The apparent purpose of the acoustic lens is to bend or divert ultrasonic signals with directional vectors that impinge upon it over a range of angles with respect to the surface area vector of the ultrasonic transducer such that the directional vector of the ultrasonic signal when it departs the acoustic lens is substantially perpendicular to the surface area vector of the transducer. This, in turn, allows the transducer to detect the ultrasonic signal and convert the ultrasonic signal into an electrical signal. Moreover, the use of a lens, if placed on the side of a catheter or guide wire, increases the overall diameter of the device which, in turn, limits the diameter of blood vessels within which such a device can be positioned. In addition, the use of an acoustic lens, as with the devices that use a reflector, makes the device more difficult to build and, in all likelihood, more expensive.
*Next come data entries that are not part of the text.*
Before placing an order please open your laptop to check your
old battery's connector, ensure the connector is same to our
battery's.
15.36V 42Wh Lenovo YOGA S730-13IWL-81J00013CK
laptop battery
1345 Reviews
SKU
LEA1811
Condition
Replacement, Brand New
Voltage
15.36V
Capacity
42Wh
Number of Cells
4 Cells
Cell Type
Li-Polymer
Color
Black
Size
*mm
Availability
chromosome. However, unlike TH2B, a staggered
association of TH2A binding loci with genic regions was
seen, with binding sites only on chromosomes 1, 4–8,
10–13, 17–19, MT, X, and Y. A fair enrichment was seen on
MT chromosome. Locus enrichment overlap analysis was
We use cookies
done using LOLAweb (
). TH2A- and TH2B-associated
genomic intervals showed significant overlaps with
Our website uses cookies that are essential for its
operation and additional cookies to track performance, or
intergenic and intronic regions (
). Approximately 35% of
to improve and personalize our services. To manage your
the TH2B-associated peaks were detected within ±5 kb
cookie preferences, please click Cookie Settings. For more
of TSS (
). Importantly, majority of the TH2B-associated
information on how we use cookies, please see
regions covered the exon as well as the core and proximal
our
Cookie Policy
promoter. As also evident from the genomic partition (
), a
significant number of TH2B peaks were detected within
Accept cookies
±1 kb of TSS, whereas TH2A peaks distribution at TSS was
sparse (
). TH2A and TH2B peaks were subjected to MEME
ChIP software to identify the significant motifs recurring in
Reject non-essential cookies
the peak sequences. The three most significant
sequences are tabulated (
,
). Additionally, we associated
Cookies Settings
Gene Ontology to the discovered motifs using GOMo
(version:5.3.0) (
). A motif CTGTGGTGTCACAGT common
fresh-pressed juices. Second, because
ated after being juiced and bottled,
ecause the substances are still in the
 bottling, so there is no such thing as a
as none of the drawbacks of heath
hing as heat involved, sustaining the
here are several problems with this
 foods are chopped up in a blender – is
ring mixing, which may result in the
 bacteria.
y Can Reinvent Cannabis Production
The '852 patent also shows in FIG. 10 a pair of transducers that are used to measure the distance between the catheter and the wall of the blood vessel. The transducers used in the '852 patent appear to generate or receive ultrasonic waves that have directional vectors that are parallel to the surface area vector of the ultrasonic transducer. When a wave pattern is generated where the wave fronts are non-parallel, as in a wave pattern where the wave fronts are concentric, and form a fan-like pattern similar to lobe of the signal associated with an antenna, the directional vector is considered herein to be the vector that is substantially centered in the wave pattern. Consequently, the direction of wave propagation of the ultrasonic signal generated by the ultrasonic transducer T.sub.3 that is shown in FIG. 10 of the '852 patent is not believed to be indicative of the directional vector of the ultrasonic wave as defined herein, but merely to indicate that the transducer generates ultrasonic signals having non-parallel or concentric wave fronts that can be used to perform the required distance measurement. Similar statements can be made with respect to the ultrasonic signal received by the ultrasonic transducer T.sub.4. Consequently, the transducers T.sub.3 and T.sub.4 shown in the '852 reference are not believed to be capable of generating or receiving, respectively, ultrasonic signals with directional vectors that are at angles to the surface area vectors of the transducers T.sub.3 and T.sub.4, respectively.
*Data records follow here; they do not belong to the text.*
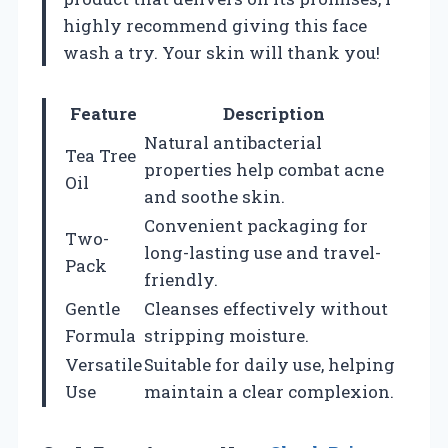
highly recommend giving this face
wash a try. Your skin will thank you!
Feature
Description
Natural antibacterial
Tea Tree
properties help combat acne
Oil
and soothe skin.
Convenient packaging for
Two-
long-lasting use and travel-
Pack
friendly.
Gentle
Cleanses effectively without
Formula
stripping moisture.
Versatile
Suitable for daily use, helping
Use
maintain a clear complexion.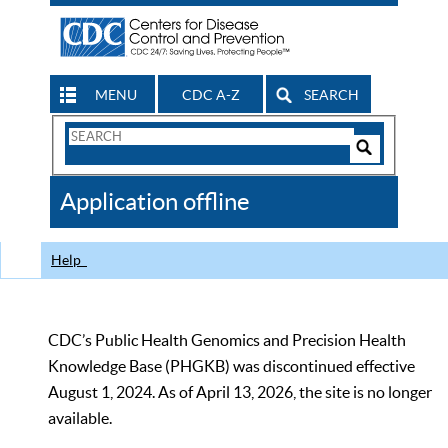
MENU
CDC A-Z
SEARCH
Search
Form
Search
Controls
The
Application offline
CDC
Help
CDC’s Public Health Genomics and Precision Health
Knowledge Base (PHGKB) was discontinued effective
August 1, 2024. As of April 13, 2026, the site is no longer
available.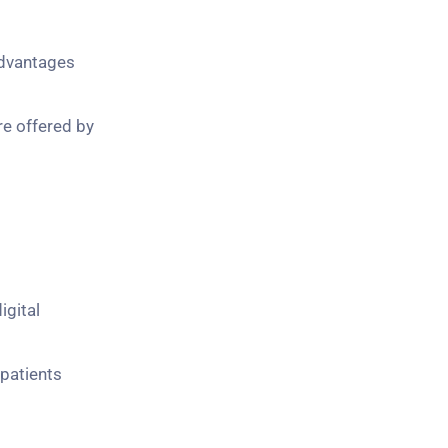
advantages
re offered by
igital
 patients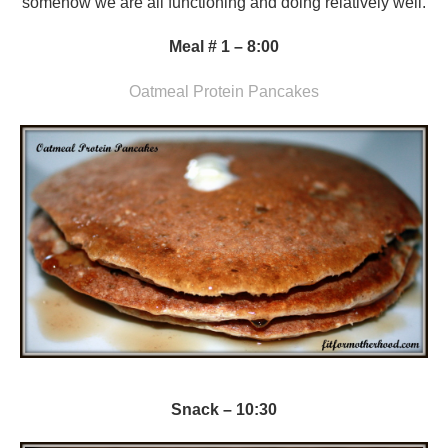
somehow we are all functioning and doing relatively well.
Meal # 1 – 8:00
Oatmeal Protein Pancakes
Snack – 10:30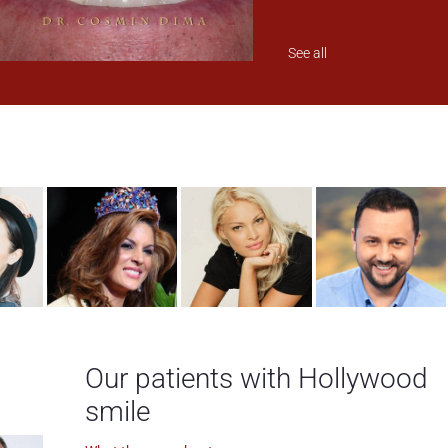
See all
Our patients with Hollywood
smile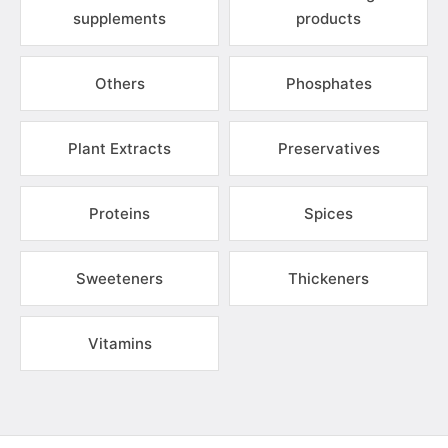
supplements
products
Others
Phosphates
Plant Extracts
Preservatives
Proteins
Spices
Sweeteners
Thickeners
Vitamins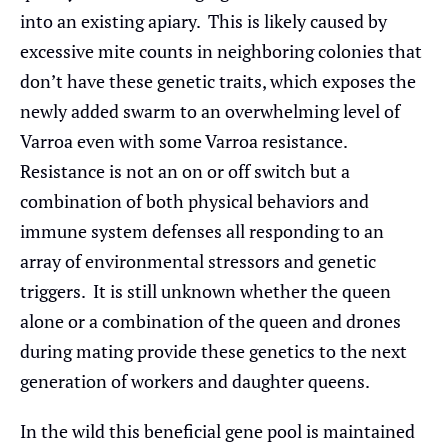
into an existing apiary. This is likely caused by
excessive mite counts in neighboring colonies that
don’t have these genetic traits, which exposes the
newly added swarm to an overwhelming level of
Varroa even with some Varroa resistance.
Resistance is not an on or off switch but a
combination of both physical behaviors and
immune system defenses all responding to an
array of environmental stressors and genetic
triggers. It is still unknown whether the queen
alone or a combination of the queen and drones
during mating provide these genetics to the next
generation of workers and daughter queens.
In the wild this beneficial gene pool is maintained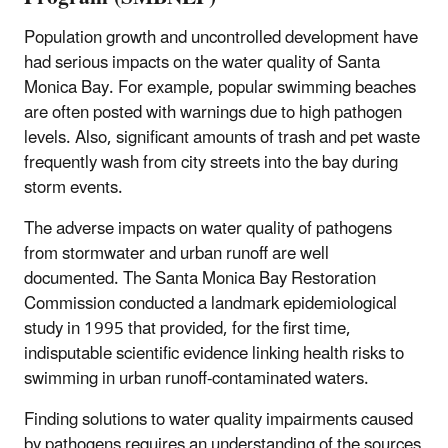
Population growth and uncontrolled development have
had serious impacts on the water quality of Santa
Monica Bay. For example, popular swimming beaches
are often posted with warnings due to high pathogen
levels. Also, significant amounts of trash and pet waste
frequently wash from city streets into the bay during
storm events.
The adverse impacts on water quality of pathogens
from stormwater and urban runoff are well
documented. The Santa Monica Bay Restoration
Commission conducted a landmark epidemiological
study in 1995 that provided, for the first time,
indisputable scientific evidence linking health risks to
swimming in urban runoff-contaminated waters.
Finding solutions to water quality impairments caused
by pathogens requires an understanding of the sources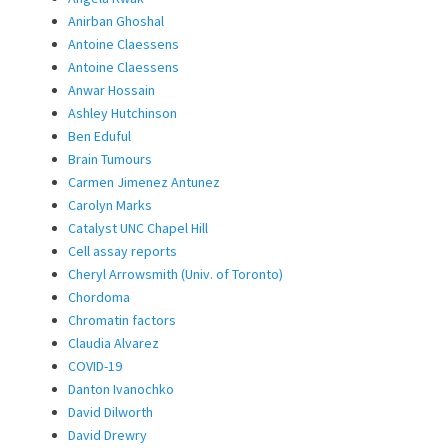
Anirban Ghoshal
Antoine Claessens
Antoine Claessens
Anwar Hossain
Ashley Hutchinson
Ben Eduful
Brain Tumours
Carmen Jimenez Antunez
Carolyn Marks
Catalyst UNC Chapel Hill
Cell assay reports
Cheryl Arrowsmith (Univ. of Toronto)
Chordoma
Chromatin factors
Claudia Alvarez
COVID-19
Danton Ivanochko
David Dilworth
David Drewry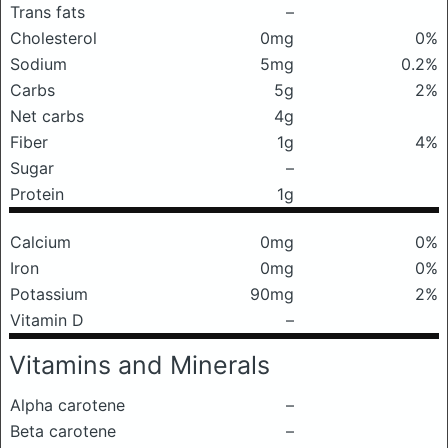
Trans fats
–
Cholesterol
0mg
0%
Sodium
5mg
0.2%
Carbs
5g
2%
Net carbs
4g
Fiber
1g
4%
Sugar
–
Protein
1g
Calcium
0mg
0%
Iron
0mg
0%
Potassium
90mg
2%
Vitamin D
–
Vitamins and Minerals
Alpha carotene
–
Beta carotene
–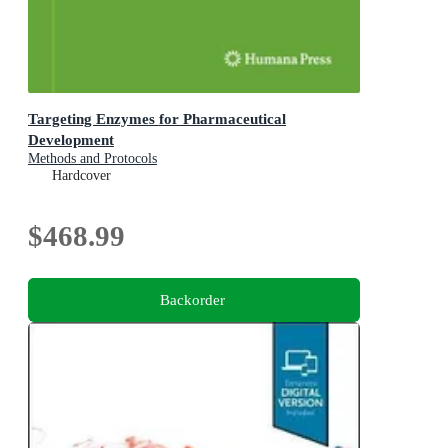
Targeting Enzymes for Pharmaceutical
Development
Methods and Protocols
Hardcover
$468.99
Backorder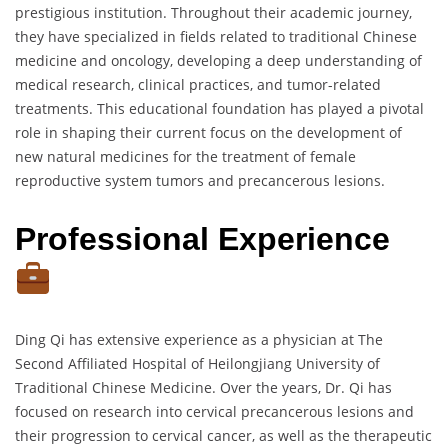
prestigious institution. Throughout their academic journey,
they have specialized in fields related to traditional Chinese
medicine and oncology, developing a deep understanding of
medical research, clinical practices, and tumor-related
treatments. This educational foundation has played a pivotal
role in shaping their current focus on the development of
new natural medicines for the treatment of female
reproductive system tumors and precancerous lesions.
Professional Experience
Ding Qi has extensive experience as a physician at The
Second Affiliated Hospital of Heilongjiang University of
Traditional Chinese Medicine. Over the years, Dr. Qi has
focused on research into cervical precancerous lesions and
their progression to cervical cancer, as well as the therapeutic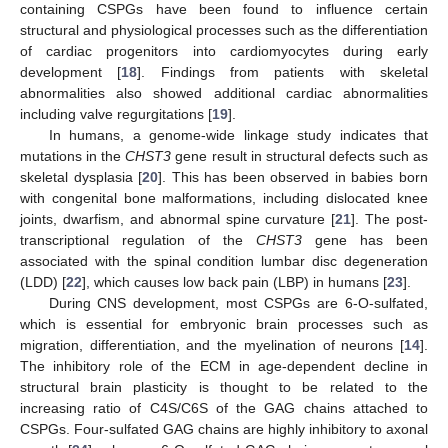
containing CSPGs have been found to influence certain
structural and physiological processes such as the differentiation
of cardiac progenitors into cardiomyocytes during early
development [
18
]. Findings from patients with skeletal
abnormalities also showed additional cardiac abnormalities
including valve regurgitations [
19
].
In humans, a genome-wide linkage study indicates that
mutations in the
CHST3
gene result in structural defects such as
skeletal dysplasia [
20
]. This has been observed in babies born
with congenital bone malformations, including dislocated knee
joints, dwarfism, and abnormal spine curvature [
21
]. The post-
transcriptional regulation of the
CHST3
gene has been
associated with the spinal condition lumbar disc degeneration
(LDD) [
22
], which causes low back pain (LBP) in humans [
23
].
During CNS development, most CSPGs are 6-O-sulfated,
which is essential for embryonic brain processes such as
migration, differentiation, and the myelination of neurons [
14
].
The inhibitory role of the ECM in age-dependent decline in
structural brain plasticity is thought to be related to the
increasing ratio of C4S/C6S of the GAG chains attached to
CSPGs. Four-sulfated GAG chains are highly inhibitory to axonal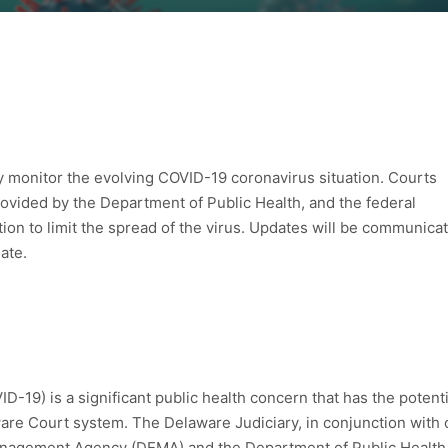
ly monitor the evolving COVID-19 coronavirus situation. Courts
ovided by the Department of Public Health, and the federal
ion to limit the spread of the virus. Updates will be communica
ate.
-19) is a significant public health concern that has the potenti
aware Court system. The Delaware Judiciary, in conjunction with 
nagement Agency (DEMA) and the Department of Public Health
Based on the foregoing, there is a need for an ultrasonic apparatus for obtaining hemodynamic information, such as blood flow velocity, that addresses the drawbacks associated with the presently known ultrasonic apparatuses for obtaining such information. More specifically, there is a need for a device for obtaining hemodynamic information that is capable of transmitting or receiving ultrasonic signals at an angle to the surface area vector of the ultrasonic transducer employed in the device. This, in turn, would allow a device having a relatively small thickness or diameter to be realized that would, in turn, allow the device to be placed in blood vessels or orifices adjacent to a blood vessel having correspondingly small diameters. In addition, there is a need for an ultrasonic apparatus for obtaining hemodynamic information that has a reduced number of components relative to many of the known apparatuses for obtaining hemodynamic information, and, as a consequence, is easier and less expensive to manufacture.